── Текст для упражнения

Когда деду стало скучно в деревне, он стал все чаще ездить к близким соседям, графам Олсуфьевым, которые безвыездно жили в своем подмосковном имении Обольянове. Олсуфьевы были исключительно культурной, талантливой и литературной семьей; у них часто бывали Толстые, не исключая и самого Льва Николаевича; к этой семье Олсуфьевых принадлежал молодой их сын, известный позднее как политический деятель, Д.А. Олсуфьев, член Государственного совета по выборам от Саратовской губернии. Под конец дед живал там подолгу, там и скончался.
Таков был дед, поскольку я его помню. Была у него вторая жена, с которой он не то развелся, не то разошелся. К нам она заходила не редко. Если в то время случайно бывал у нас дед, она из другой комнаты на него смотрела украдкой. Если, приезжая, он узнавал, что она у нас, он не входил. Кроме отца, у деда было трое детей: сын С.Н. и две дочери. Одна была замужем за железнодорожным чиновником; другая, незамужняя, служила актрисой на выходных ролях в Малом театре. Дядя, Сергей Николаевич, был человек очень способный, великолепный стрелок и сильный шахматист. Никакой школы он не окончил, не имел ни определенных занятий, ни службы и жил в другом имении матери, как будто управляя хозяйством. Из всей этой семьи только отец получил высшее образование и сам создал себе положение.

────

» Вопросы и задания
- 1) Перепишите фрагмент воспоминаний о деде от слов «Когда деду стало» до слов «там и скончался.» включительно, заменив «Саратовской» на «Тамбовской».
- 2) Допишите следующую часть воспоминаний о деде и его семье, продолжив их после последнего предложения.

── Представленные данные

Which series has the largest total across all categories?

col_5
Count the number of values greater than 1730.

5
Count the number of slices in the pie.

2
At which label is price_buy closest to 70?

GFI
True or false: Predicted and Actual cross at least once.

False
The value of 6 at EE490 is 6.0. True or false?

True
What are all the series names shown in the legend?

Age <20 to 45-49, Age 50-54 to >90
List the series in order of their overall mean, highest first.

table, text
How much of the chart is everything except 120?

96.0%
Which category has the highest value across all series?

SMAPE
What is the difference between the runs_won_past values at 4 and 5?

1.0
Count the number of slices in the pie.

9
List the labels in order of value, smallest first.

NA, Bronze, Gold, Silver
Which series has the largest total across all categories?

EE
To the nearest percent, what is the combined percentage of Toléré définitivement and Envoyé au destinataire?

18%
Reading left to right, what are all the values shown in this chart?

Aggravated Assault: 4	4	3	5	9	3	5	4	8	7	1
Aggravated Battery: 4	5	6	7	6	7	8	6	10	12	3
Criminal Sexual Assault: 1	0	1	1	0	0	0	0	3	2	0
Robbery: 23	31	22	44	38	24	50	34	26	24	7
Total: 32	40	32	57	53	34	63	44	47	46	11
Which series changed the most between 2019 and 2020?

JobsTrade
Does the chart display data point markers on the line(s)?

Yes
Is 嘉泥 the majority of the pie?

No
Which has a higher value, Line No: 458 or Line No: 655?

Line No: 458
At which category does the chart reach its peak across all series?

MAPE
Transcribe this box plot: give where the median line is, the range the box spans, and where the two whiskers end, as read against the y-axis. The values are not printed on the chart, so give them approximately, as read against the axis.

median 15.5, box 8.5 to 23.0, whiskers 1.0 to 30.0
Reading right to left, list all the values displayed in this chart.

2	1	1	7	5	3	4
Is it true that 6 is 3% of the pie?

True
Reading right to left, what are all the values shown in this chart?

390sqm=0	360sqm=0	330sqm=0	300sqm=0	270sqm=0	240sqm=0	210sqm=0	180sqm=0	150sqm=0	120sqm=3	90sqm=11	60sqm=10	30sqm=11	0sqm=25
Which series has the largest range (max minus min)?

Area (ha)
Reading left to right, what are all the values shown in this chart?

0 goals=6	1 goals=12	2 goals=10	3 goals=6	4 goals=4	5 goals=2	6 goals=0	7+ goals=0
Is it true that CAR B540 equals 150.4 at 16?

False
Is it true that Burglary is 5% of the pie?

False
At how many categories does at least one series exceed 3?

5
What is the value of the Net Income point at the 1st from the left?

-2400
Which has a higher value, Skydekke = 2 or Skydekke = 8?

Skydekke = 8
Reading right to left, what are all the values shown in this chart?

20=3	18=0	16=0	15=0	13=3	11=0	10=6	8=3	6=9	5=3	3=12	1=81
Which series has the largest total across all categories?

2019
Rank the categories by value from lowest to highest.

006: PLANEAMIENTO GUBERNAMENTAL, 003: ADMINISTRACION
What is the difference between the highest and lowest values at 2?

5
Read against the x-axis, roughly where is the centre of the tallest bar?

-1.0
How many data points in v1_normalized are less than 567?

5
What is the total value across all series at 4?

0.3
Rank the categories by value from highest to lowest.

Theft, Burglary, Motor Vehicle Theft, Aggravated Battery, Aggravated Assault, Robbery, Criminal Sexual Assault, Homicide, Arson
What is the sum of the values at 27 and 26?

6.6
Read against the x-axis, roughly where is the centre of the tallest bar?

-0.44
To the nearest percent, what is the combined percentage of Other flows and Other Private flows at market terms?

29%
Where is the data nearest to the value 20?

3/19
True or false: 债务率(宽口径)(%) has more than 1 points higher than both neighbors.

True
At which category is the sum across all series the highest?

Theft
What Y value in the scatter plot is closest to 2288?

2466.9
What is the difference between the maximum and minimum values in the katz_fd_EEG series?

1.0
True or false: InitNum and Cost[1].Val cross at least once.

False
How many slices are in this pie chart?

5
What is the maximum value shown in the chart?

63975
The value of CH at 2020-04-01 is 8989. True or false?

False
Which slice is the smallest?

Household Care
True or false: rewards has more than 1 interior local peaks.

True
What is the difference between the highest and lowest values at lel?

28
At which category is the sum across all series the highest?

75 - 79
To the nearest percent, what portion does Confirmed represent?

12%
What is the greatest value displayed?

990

────

» Ответы к заданиям
- 1)
Когда деду стало скучно в деревне, он стал все чаще ездить к близким соседям, графам Олсуфьевым, которые безвыездно жили в своем подмосковном имении Обольянове. Олсуфьевы были исключительно культурной, талантливой и литературной семьей; у них часто бывали Толстые, не исключая и самого Льва Николаевича; к этой семье Олсуфьевых принадлежал молодой их сын, известный позднее как политический деятель, Д.А. Олсуфьев, член Государственного совета по выборам от Тамбовской губернии. Под конец дед живал там подолгу, там и скончался.

- 2)
Он учился в 1-й Московской гимназии. Когда через тридцать лет я стал гимназистом, у меня был тот же надзиратель, глубокий старик Л.И. Ауновский, который в этой же должности служил при отце. Времена с тех пор изменились. Отец часто рассказывал про свои школьные годы. Тогда было грубое время: учеников могли сечь и без церемонии угощали подзатыльниками. Правда, зато зря не губили их жизни. Тогда родители могли за них заступиться, с ними считались. В классической же Толстовской гимназии моего времени было иначе. С учениками была внешняя вежливость: ни к одному мальчику не обращались на «ты». Но было беспощадное равнодушие к их судьбе со стороны государственной власти, которая без причин ученика могла навсегда погубить. После гимназии отец поступил на медицинский факультет. Хотел себя посвятить хирургии. Этому помешала случайность. На охоте на уток, в лодке, он за дуло потянул ружье на себя, зацепил за что-то курком, и заряд угодил ему в левую руку, разорвал сухожилие, и несколько пальцев левой руки перестали сгибаться. Для большой хирургии это было помехой. От этой специальности он должен был отказаться и перешел на офтальмологию, где для миниатюрных операций неисправность левой руки могла не мешать. Было и другое последствие того же неудачного выстрела: отец был очень музыкален и в молодости хорошо играл на скрипке; это стало невозможно без левой руки. Он скрипку заменил «фисгармонией», где беглость пальцев была не нужна. Но офтальмологии он остался верен до смерти и умер профессором по этой кафедре.
Не могу судить о положении, которое отец занимал в медицине и в обществе. В одном сам могу быть свидетелем. Свое положение он получил ни по протекции, ни по наследству готовым: сам его создал, был «self made man».
Для этого надо было много работать. Он и был образчиком труженика. Всю жизнь работал без отдыха. Имел хорошую практику, у матери было состояние. Мог жить не утомляясь, но времени на отдых у него никогда не хватало. Он любил деревенскую жизнь, но, хотя наша семья подолгу оставалась в деревне, он мог приезжать к нам только на два дня в неделю и уезжал утром, чуть свет. В 1895 году перед смертью от эндокардита, который тогда не умели лечить, врачи предписали, если организм пересилит болезнь, безусловный и продолжительный отдых. В антрактах между пароксизмами он мечтал о таком отдыхе в нашей деревне, признавая, что всегда стремился к нему, и вспоминал, что за всю жизнь ни разу его не получил. Болезнь, которая кончилась смертью, оказалась его единственным отдыхом.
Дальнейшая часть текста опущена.